> TEXTE SOURCE
Congés d'été dans la fonction publique : FO rappelle que ce n'est pas une faveur, mais un droit. Les agents ont besoin de repos, respect des textes et santé au travail doivent primer !
Congés estivaux dans la fonction publique : le droit des agents doit être respecté
Force Ouvrière rappelle que le droit aux congés annuels ne peut pas être réduit à une variable d'ajustement des plannings.
Dans la fonction publique, les congés annuels sont encadrés par les textes. Pour la fonction publique hospitalière, le décret n° 2002-8 du 4 janvier 2002 prévoit que chaque agent doit pouvoir bénéficier de trois semaines de congés annuels consécutives pendant la période d'été, sauf contrainte impérative de fonctionnement du service. Cela correspond à 21 jours calendaires consécutifs.
Le principe est donc clair : les congés d'été ne sont pas une faveur accordée selon l'humeur des organisations de service, mais un droit garanti par les textes, sous réserve des nécessités de service dûment établies. Et, comme chacun le sait, nul n'est censé ignorer la loi.
Force Ouvrière s'interroge également sur les consignes contradictoires imposées aux agents. Comment peut-on exiger, d'un côté, qu'il faille maintenir davantage de personnel sur les plannings “au cas où” il y aurait des arrêts, alors que, le reste de l'année, lorsque les effectifs le permettent, ces mêmes agents sont envoyés renforcer d'autres services ?

> OBJECTIF VISÉ
Reproduisez le texte sur les congés d'été dans son intégralité, sans y apporter la moindre modification. Les entrées qui suivent proviennent d'une autre source que le texte sur les congés d'été.

> DONNÉES BRUTES
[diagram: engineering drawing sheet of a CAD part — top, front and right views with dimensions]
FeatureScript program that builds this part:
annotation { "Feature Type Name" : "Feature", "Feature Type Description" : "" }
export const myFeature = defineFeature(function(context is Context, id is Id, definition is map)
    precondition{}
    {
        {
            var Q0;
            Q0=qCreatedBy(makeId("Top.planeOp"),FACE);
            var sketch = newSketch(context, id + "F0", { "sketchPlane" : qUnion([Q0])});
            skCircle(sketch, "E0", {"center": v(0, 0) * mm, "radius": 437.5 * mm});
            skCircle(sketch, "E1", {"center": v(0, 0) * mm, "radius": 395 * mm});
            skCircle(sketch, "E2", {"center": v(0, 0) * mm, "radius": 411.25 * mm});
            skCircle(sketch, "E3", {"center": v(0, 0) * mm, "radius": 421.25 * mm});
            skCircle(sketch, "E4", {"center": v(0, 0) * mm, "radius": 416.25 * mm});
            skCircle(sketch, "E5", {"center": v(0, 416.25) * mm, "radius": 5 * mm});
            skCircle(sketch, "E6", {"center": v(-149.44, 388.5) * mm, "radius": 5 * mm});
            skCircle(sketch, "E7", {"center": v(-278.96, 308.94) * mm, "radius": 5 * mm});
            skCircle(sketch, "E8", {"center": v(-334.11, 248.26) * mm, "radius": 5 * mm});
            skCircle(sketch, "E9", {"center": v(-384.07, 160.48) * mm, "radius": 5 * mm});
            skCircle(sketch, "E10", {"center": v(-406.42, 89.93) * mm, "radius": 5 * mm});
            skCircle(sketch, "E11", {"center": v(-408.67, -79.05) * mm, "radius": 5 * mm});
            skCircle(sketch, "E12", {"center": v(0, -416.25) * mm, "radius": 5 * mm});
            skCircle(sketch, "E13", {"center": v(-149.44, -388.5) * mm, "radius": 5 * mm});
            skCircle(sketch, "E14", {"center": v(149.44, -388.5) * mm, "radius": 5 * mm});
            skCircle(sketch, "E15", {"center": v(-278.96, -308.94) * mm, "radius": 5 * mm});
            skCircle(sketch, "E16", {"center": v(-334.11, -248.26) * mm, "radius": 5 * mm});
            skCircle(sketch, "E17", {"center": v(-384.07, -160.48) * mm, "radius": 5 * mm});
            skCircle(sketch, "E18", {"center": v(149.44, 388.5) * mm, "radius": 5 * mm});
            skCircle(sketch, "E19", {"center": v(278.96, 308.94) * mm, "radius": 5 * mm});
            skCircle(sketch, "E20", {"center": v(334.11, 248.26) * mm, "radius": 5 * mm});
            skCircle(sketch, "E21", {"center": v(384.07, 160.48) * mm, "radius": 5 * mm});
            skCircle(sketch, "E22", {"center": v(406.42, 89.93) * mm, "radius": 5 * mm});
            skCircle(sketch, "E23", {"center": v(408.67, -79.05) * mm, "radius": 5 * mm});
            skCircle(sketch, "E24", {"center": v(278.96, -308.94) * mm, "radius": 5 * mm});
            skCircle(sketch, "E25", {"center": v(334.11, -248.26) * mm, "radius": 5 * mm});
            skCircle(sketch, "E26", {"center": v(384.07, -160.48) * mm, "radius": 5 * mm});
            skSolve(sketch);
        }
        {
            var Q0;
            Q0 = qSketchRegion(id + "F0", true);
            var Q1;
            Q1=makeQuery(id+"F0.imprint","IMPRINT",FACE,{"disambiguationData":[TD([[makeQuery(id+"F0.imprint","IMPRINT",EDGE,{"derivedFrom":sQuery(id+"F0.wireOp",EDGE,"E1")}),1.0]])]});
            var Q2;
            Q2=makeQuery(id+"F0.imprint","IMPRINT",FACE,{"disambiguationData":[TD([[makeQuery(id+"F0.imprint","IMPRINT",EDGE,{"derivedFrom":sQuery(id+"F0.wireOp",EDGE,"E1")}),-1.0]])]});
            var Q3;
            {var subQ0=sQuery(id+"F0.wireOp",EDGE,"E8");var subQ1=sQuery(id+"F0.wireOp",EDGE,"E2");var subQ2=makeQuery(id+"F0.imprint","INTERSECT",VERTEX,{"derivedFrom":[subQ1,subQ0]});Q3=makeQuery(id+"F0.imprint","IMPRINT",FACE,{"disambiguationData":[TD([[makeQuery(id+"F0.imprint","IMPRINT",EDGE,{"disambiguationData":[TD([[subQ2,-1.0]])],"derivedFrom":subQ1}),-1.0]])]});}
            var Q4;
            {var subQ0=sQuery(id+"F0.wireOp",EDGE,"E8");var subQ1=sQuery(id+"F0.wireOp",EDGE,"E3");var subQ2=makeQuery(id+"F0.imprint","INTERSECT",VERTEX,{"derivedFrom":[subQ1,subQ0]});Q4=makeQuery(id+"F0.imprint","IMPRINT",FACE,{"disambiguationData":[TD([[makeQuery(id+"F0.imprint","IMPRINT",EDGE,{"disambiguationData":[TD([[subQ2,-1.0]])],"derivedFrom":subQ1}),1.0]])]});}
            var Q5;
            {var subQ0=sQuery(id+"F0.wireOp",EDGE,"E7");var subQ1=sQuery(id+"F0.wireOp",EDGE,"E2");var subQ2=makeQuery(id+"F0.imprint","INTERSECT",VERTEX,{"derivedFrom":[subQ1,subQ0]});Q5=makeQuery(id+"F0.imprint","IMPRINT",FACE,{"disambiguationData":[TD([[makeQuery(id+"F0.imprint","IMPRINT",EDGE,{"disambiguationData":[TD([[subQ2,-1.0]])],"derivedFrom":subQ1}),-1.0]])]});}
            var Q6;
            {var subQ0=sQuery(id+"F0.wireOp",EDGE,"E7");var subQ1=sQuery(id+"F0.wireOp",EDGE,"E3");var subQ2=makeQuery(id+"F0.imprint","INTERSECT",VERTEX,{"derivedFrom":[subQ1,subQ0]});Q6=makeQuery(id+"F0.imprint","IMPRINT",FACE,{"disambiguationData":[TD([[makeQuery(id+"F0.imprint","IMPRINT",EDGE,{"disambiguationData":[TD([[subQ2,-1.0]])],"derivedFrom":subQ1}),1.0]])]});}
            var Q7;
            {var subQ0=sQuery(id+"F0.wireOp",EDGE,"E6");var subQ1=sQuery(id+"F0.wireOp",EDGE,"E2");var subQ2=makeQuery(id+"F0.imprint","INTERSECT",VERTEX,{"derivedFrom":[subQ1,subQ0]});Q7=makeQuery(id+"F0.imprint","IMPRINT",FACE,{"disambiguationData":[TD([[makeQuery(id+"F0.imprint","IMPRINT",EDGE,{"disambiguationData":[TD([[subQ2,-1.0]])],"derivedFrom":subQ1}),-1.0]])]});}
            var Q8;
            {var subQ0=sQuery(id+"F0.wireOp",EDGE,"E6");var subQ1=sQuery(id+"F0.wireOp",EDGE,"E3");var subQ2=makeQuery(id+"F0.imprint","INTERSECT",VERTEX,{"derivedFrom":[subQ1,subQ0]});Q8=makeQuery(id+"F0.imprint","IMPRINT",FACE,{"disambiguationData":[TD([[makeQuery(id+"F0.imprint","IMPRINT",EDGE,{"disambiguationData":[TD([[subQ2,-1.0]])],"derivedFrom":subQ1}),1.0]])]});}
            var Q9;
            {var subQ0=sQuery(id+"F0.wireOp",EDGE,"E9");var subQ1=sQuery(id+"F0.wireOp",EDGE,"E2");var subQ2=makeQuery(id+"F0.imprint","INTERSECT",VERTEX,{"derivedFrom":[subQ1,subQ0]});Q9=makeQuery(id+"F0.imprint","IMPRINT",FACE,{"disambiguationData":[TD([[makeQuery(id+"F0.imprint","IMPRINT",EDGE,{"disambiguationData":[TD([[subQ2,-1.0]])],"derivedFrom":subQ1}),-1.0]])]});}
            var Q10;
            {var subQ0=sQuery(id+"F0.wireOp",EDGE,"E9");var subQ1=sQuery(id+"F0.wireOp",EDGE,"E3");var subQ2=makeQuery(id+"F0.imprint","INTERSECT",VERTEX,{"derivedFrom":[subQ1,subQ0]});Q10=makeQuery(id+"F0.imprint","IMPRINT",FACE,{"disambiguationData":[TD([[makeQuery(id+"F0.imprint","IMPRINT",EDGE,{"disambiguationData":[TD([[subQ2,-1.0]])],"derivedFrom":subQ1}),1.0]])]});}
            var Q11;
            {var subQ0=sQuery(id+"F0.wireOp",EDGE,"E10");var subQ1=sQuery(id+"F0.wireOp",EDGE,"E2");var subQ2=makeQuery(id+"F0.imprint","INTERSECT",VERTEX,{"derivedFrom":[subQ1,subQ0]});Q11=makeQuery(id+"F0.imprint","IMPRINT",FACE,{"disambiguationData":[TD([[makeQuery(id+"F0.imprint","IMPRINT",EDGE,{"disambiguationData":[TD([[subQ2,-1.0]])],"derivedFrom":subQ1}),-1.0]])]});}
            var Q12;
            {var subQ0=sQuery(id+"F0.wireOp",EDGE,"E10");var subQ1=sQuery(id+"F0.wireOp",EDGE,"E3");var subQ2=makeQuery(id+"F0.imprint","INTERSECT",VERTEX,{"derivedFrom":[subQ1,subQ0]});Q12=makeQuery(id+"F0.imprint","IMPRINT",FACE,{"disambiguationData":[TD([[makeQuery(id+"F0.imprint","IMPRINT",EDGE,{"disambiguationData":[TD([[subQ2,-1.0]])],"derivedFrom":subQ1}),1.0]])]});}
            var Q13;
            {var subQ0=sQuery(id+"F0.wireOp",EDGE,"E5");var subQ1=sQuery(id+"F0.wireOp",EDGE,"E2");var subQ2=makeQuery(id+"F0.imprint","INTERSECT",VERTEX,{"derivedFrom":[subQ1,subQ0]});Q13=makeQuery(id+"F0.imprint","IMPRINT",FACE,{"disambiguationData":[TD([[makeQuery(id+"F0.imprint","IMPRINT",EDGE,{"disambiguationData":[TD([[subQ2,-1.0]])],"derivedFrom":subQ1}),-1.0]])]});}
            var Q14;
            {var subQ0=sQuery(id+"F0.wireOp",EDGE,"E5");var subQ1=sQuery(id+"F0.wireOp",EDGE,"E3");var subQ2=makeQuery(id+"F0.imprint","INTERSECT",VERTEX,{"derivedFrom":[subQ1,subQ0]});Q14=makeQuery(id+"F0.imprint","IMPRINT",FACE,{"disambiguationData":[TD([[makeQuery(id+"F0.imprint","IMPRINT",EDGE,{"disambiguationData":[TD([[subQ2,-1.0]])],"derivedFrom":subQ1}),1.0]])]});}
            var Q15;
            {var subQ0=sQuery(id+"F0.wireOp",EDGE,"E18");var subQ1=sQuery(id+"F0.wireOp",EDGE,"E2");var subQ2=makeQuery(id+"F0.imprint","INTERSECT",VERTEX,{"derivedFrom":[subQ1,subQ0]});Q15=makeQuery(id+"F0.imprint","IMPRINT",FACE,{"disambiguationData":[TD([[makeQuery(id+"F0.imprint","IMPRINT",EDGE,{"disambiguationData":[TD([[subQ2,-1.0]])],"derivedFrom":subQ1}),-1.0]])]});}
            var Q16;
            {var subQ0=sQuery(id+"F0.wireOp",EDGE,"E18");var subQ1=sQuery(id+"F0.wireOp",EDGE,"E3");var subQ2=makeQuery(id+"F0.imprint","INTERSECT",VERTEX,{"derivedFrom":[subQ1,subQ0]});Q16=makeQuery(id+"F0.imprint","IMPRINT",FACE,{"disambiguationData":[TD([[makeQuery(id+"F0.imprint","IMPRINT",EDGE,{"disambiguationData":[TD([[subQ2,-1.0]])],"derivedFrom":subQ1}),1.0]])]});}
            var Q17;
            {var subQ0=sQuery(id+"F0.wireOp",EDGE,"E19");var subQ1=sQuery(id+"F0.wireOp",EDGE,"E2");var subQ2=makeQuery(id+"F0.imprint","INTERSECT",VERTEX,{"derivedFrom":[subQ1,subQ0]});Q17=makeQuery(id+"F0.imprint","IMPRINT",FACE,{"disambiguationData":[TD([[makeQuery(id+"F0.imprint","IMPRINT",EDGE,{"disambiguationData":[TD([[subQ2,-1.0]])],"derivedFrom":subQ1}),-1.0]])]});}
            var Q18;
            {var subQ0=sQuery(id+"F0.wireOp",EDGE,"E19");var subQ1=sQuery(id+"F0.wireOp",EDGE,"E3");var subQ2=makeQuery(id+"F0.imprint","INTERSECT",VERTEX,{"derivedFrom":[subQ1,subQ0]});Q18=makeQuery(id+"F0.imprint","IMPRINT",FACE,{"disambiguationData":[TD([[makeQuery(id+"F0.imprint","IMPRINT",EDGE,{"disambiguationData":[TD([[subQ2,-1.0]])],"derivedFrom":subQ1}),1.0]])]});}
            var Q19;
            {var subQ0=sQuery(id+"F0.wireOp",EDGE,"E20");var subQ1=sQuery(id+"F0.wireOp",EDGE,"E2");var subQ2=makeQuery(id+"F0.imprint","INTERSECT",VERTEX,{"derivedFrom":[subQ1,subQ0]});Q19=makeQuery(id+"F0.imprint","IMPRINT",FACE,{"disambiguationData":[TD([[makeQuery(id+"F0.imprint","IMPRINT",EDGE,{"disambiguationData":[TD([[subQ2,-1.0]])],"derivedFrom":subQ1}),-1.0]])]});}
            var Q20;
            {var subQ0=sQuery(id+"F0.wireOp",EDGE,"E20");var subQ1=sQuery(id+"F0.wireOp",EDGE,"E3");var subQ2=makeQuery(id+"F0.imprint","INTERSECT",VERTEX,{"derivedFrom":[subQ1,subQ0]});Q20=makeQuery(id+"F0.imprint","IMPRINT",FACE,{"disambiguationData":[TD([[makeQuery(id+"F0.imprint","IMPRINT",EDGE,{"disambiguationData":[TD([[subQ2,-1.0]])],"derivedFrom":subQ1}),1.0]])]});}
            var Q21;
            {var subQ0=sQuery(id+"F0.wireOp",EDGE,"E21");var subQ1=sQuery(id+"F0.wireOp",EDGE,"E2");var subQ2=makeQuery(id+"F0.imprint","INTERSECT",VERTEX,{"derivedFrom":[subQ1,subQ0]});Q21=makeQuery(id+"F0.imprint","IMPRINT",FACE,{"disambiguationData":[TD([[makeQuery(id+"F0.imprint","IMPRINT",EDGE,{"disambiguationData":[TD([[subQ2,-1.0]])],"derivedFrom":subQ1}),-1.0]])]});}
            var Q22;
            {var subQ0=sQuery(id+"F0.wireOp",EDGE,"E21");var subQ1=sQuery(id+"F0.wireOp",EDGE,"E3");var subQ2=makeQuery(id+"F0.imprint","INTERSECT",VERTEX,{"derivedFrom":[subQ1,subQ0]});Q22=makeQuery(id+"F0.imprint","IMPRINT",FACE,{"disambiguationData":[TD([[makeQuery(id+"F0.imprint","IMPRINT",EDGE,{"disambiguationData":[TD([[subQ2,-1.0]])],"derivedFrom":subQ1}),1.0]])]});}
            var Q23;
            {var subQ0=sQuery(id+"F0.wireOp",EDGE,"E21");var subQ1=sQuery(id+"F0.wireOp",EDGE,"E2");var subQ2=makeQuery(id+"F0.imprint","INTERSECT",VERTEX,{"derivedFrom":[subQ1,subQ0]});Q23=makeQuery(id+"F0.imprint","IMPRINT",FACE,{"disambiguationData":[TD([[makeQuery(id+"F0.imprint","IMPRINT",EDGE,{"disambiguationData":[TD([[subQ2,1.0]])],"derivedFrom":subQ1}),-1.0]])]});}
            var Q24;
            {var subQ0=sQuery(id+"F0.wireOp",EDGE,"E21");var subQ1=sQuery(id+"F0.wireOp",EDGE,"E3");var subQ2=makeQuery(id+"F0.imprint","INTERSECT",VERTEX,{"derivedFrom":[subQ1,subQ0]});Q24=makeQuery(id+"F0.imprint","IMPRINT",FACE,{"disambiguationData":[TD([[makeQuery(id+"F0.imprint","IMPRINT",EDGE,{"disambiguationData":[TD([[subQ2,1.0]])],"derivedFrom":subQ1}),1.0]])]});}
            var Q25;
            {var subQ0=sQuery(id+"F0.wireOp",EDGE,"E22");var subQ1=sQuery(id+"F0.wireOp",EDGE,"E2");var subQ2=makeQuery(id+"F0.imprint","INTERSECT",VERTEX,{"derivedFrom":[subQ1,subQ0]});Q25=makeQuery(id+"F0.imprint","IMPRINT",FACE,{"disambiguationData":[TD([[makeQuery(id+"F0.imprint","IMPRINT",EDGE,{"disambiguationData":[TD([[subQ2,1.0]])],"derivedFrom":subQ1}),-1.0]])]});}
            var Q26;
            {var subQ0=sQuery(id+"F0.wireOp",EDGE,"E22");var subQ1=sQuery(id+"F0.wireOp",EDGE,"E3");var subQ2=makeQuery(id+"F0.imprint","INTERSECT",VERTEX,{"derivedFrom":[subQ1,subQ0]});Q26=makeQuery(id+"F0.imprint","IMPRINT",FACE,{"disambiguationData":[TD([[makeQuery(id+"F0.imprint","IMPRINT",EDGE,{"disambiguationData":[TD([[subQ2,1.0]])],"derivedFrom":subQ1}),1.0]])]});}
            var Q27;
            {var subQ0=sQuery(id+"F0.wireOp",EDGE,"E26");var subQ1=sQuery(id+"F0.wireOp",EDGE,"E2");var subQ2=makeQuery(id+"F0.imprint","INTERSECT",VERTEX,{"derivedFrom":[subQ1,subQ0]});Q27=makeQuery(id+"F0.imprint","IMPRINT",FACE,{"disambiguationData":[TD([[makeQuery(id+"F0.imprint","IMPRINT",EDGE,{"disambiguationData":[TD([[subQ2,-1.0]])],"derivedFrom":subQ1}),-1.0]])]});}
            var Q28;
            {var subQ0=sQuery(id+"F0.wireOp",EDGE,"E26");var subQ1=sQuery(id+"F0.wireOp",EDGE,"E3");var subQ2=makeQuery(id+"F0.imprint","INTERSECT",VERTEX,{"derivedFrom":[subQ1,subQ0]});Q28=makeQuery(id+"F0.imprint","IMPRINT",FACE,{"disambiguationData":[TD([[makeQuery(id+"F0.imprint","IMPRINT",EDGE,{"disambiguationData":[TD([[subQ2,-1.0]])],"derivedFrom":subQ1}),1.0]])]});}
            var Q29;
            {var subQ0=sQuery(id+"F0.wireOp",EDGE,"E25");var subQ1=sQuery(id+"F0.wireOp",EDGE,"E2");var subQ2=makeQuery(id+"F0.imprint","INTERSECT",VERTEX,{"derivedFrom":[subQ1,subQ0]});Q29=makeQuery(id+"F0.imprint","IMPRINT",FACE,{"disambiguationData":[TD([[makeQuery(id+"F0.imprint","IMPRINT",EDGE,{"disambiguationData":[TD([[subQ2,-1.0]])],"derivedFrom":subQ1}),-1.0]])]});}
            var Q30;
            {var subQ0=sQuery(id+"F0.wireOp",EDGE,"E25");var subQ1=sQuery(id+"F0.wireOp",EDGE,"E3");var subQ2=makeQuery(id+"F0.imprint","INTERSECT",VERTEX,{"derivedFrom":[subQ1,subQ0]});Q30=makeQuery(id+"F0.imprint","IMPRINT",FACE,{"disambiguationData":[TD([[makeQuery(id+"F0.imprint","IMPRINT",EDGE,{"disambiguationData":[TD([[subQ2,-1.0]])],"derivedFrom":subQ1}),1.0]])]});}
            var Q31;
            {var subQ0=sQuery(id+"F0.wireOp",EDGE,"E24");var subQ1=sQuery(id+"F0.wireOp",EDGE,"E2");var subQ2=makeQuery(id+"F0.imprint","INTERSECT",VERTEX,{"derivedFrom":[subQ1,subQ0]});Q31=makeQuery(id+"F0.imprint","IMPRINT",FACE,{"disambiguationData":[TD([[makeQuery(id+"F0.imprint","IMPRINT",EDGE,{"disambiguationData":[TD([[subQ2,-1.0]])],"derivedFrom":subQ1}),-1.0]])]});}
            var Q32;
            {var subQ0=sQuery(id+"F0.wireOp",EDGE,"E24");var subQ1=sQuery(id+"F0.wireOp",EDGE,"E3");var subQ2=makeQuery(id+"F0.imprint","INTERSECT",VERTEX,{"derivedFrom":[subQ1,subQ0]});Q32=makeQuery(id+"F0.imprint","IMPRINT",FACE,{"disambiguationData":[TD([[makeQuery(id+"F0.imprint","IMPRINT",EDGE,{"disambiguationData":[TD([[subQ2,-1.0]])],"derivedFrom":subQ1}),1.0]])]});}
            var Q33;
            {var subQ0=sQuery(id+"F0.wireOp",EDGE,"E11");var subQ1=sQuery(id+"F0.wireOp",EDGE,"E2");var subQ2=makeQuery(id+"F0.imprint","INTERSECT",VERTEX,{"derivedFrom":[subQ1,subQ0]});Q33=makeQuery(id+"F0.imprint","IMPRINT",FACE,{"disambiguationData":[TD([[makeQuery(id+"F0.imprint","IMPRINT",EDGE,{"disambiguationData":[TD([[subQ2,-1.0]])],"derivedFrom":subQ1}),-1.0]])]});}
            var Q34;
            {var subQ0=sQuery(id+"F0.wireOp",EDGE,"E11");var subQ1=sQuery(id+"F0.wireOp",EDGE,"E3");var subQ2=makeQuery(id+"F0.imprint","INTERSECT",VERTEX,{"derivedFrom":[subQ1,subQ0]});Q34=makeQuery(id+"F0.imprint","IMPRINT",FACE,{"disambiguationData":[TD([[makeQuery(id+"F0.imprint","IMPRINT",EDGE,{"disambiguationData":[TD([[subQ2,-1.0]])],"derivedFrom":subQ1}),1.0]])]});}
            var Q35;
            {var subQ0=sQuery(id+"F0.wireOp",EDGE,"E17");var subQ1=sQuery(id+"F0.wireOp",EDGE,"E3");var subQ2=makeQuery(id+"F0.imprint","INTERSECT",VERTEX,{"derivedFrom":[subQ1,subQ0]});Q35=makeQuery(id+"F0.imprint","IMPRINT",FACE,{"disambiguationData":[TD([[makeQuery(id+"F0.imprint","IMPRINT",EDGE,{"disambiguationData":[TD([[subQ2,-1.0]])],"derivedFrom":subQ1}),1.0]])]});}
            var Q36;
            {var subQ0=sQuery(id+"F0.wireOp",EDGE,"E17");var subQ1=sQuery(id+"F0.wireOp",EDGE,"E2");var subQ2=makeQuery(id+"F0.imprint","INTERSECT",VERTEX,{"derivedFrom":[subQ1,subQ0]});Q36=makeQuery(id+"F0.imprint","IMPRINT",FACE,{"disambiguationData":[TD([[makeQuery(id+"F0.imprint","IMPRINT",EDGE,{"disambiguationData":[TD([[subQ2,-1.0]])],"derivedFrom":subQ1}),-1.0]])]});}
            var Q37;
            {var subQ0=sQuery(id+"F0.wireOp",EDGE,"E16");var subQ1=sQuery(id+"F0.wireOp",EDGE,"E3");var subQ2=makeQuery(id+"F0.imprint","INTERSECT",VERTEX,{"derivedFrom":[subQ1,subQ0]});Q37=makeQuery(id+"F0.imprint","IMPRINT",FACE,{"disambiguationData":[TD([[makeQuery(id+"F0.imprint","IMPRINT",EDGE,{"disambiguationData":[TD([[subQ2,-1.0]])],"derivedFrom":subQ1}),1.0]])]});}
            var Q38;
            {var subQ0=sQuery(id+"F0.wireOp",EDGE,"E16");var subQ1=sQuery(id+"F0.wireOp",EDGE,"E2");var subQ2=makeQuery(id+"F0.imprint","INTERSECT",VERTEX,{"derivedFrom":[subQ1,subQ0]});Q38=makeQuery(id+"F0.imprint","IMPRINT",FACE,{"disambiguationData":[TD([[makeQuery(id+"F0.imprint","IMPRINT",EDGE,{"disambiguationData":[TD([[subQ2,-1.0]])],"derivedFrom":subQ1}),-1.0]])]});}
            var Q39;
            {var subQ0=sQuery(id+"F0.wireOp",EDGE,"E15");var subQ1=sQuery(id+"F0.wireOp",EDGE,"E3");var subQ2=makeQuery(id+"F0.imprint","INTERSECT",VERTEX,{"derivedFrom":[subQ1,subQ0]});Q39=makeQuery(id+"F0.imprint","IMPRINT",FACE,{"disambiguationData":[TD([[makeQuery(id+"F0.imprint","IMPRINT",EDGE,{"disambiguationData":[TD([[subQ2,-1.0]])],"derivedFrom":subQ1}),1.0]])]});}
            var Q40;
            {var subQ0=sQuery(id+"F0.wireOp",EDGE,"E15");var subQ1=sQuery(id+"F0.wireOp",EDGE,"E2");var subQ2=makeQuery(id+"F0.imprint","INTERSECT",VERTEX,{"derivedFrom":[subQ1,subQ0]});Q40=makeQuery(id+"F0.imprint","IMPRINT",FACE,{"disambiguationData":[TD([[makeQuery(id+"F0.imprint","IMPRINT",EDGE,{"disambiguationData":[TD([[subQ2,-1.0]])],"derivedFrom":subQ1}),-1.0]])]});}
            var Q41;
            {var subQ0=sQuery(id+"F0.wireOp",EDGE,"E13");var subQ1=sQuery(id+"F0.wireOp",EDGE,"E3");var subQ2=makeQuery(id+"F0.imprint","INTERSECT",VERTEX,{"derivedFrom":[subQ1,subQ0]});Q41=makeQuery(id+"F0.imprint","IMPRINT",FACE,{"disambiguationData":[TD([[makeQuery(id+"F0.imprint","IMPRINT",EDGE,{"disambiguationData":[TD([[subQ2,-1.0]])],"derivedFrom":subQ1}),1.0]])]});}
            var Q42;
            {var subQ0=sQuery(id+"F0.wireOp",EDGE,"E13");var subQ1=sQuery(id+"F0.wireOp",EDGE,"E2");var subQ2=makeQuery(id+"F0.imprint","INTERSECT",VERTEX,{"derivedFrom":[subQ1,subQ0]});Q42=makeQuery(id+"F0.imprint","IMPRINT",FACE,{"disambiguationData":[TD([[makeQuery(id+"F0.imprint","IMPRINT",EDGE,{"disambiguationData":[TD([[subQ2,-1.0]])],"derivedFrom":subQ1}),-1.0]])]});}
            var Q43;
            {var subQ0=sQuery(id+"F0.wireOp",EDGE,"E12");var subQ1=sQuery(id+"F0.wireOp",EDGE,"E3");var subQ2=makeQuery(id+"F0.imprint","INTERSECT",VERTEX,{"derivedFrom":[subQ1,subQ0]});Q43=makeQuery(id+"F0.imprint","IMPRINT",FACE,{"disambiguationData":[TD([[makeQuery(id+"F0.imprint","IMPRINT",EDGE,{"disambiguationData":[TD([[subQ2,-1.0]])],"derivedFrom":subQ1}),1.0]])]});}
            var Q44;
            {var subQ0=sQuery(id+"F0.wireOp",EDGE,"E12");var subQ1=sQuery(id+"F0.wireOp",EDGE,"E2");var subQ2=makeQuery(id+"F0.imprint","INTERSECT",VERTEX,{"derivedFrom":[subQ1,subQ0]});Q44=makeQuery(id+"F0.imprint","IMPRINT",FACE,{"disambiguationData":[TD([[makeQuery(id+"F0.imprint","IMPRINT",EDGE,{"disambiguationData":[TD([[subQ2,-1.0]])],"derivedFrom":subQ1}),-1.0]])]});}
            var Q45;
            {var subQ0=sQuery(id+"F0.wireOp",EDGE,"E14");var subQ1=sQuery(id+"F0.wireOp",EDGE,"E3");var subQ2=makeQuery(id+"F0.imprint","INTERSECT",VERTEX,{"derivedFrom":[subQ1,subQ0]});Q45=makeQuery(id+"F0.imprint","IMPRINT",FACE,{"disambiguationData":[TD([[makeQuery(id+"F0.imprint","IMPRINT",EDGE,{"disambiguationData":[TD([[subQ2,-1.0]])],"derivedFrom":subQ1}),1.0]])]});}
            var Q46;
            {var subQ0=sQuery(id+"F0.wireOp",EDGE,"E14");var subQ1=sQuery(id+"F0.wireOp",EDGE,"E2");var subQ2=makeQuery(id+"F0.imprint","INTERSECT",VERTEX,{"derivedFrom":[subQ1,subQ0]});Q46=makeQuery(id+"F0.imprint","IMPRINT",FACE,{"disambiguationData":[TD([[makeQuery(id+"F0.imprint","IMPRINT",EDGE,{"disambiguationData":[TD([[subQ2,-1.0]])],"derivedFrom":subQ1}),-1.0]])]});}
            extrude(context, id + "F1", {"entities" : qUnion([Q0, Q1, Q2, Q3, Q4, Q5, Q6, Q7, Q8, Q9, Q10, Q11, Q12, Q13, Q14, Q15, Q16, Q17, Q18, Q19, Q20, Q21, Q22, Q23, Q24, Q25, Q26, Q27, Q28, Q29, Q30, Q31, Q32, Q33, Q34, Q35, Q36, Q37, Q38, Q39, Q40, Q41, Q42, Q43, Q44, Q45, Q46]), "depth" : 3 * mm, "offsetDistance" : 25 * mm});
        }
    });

> RÉPONSE PROPOSÉE
Congés d'été dans la fonction publique : FO rappelle que ce n'est pas une faveur, mais un droit. Les agents ont besoin de repos, respect des textes et santé au travail doivent primer !
Congés estivaux dans la fonction publique : le droit des agents doit être respecté
Force Ouvrière rappelle que le droit aux congés annuels ne peut pas être réduit à une variable d'ajustement des plannings.
Dans la fonction publique, les congés annuels sont encadrés par les textes. Pour la fonction publique hospitalière, le décret n° 2002-8 du 4 janvier 2002 prévoit que chaque agent doit pouvoir bénéficier de trois semaines de congés annuels consécutives pendant la période d'été, sauf contrainte impérative de fonctionnement du service. Cela correspond à 21 jours calendaires consécutifs.
Le principe est donc clair : les congés d'été ne sont pas une faveur accordée selon l'humeur des organisations de service, mais un droit garanti par les textes, sous réserve des nécessités de service dûment établies. Et, comme chacun le sait, nul n'est censé ignorer la loi.
Force Ouvrière s'interroge également sur les consignes contradictoires imposées aux agents. Comment peut-on exiger, d'un côté, qu'il faille maintenir davantage de personnel sur les plannings “au cas où” il y aurait des arrêts, alors que, le reste de l'année, lorsque les effectifs le permettent, ces mêmes agents sont envoyés renforcer d'autres services ?